Infelizes juntos
por Taiani MendesDurante muito tempo caracterizado estereotipadamente como um cinema de verborragia, sexualidade natural e investigação psicológica, o cinema francês nas últimas décadas praticamente enterrou tal noção com uma variedade de gêneros e diferentes propostas mesmo nas produções mais “intelectualizadas”. O cinema de autor, no entanto, permanece vivo e Philippe Garrel, veterano que hoje pode ser considerado um de seus baluartes, está de volta com nova obra sobre o tema que lhe é caro desde a década de 1960: o relacionamento homem/mulher.
Provavelmente no presente mais conhecido pela paternidade do galã Louis Garrel, o quase septuagenário cineasta promove ao protagonismo em Amante Por um Dia sua outra filha atriz, Esther – bastante parecida com o irmão e experimentando o auge da popularidade por Me Chame Pelo Seu Nome. A jovem interpreta Jeanne, flagrada de início amargando a enorme dor do fim do primeiro namoro. Seu drama é confrontado com o de Ariane (Louise Chevillotte, intensa), mesma idade, muito mais experiência sexual e sentimental, ao que tudo indica bem na vida. Quem as une é Gilles (Éric Caravaca), pai de Jeanne e professor/namorado de Ariane, dono do apartamento em que os três passam a conviver.
Opostas desde a apresentação – Ariane surge de pé, dominante, transando, enquanto Jeanne surge no chão, aos prantos, fragilizada –, as mulheres vão trocando a inimizade carregada de ciúmes pela cumplicidade calculada. Seus segredos são pessoais e as conversas giram em torno das figuras masculinas. São elas as protagonistas, porém o filme acaba versando principalmente sobre a fragilidade da masculinidade contemporânea. Ariane e Jeanne dialogam, se equilibram representando o desprendimento e a possessão, a autoconfiança e a insegurança, enquanto Gilles sobra sozinho e desolado, moderno, mas não o bastante.
Repetindo À Sombra de Duas Mulheres, só que de maneira menos radical, Amante Por um Dia registra um golpe no pretensamente inabalável ego do homem, exaltando a humilhada Jeanne ao acompanhar sua dura recomposição. Ariane, em percurso inverso, vai perdendo a força, pois não é o tipo de personagem que importa tanto aos estudos conjugais de Garrel.

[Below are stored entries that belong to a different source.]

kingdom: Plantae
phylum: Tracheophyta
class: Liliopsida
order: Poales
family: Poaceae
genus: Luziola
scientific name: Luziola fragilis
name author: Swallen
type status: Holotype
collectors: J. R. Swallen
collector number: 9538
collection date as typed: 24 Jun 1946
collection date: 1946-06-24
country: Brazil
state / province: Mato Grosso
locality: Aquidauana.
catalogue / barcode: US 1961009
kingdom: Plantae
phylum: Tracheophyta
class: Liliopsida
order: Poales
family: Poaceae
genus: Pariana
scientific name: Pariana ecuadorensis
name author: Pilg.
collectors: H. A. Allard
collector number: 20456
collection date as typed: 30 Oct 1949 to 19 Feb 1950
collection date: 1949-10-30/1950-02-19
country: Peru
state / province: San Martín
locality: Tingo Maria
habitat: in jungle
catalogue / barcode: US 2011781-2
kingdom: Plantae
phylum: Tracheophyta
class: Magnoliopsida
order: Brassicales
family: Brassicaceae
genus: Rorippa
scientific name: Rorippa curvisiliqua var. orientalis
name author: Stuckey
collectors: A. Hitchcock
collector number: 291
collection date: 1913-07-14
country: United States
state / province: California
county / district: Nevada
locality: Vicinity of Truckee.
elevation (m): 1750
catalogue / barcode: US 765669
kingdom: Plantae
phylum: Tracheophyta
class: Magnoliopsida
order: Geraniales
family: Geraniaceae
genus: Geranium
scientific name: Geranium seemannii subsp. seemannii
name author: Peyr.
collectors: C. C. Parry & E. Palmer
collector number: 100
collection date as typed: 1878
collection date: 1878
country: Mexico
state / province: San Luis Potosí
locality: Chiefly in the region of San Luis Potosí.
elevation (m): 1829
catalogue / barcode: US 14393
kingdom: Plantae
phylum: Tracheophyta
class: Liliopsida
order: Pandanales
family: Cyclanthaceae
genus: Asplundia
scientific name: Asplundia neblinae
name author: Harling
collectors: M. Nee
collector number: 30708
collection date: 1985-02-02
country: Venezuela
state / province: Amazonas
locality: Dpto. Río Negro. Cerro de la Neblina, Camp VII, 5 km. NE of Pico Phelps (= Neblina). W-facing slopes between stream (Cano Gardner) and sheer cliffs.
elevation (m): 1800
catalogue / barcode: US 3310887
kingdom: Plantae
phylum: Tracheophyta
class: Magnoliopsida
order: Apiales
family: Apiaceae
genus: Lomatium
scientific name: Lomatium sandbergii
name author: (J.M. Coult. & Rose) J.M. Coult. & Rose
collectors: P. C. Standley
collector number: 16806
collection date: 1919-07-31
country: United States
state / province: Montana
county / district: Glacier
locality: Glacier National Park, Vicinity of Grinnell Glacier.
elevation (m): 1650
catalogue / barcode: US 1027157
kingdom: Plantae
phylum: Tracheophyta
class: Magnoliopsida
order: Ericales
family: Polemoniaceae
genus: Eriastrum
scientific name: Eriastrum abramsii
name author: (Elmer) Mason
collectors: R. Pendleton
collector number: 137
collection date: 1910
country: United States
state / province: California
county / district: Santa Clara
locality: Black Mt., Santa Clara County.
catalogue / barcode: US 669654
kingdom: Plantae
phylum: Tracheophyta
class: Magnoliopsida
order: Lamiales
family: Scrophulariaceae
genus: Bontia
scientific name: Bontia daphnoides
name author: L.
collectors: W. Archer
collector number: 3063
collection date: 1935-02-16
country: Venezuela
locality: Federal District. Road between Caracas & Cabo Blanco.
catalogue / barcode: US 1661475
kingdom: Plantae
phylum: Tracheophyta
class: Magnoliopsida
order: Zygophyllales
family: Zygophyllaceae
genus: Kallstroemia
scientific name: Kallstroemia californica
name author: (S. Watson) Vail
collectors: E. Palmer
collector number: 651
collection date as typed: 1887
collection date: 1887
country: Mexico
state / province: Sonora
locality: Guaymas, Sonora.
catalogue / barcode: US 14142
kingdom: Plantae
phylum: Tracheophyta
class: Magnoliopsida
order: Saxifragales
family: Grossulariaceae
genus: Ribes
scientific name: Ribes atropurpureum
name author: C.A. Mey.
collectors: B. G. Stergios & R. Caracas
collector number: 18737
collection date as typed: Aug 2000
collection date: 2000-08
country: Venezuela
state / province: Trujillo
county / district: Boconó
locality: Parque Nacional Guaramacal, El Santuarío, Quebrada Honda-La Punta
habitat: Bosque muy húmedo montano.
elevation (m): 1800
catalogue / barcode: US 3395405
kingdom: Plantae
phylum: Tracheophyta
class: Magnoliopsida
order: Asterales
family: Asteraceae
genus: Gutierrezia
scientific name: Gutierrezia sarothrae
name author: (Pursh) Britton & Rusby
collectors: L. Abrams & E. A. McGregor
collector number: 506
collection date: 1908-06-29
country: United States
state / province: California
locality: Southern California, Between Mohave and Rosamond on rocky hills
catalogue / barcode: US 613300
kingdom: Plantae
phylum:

Bem resolvida demais, é como se ela fosse se libertando da trama conforme expressa sua preguiça ante a estabilidade da vida a dois e a ligação direta comumente feita entre sexo e amor.
Mais uma vez o cineasta filma em deslumbrante preto e branco, mais uma vez a traição é assunto, mais uma vez posições são invertidas no decorrer da trama, mais uma vez as atuações são impecáveis (é louvável em especial a forma como Esther expõe fisicamente a dor de amor) e as principais diferenças deste filme em comparação com o anterior do diretor não podem ser chamadas de evolução. Há uma trilha exageradamente sentimental, uma narração orbitando entre a redundância e a espirituosidade e uma falta de clareza no sentido do que é mostrado em breves 75 minutos.
Pode parecer tempo maior pela quantidade de coisa falada – até política entra em pauta – e pela forma como é fácil se abandonar, como que num encantamento perpetrado pela incrível fotografia a serviço de problemas deveras ordinários, ainda que registrados de maneira complexa embebida de compaixão. "Crua", de Otto, seria a canção-tema perfeita para o longa-metragem.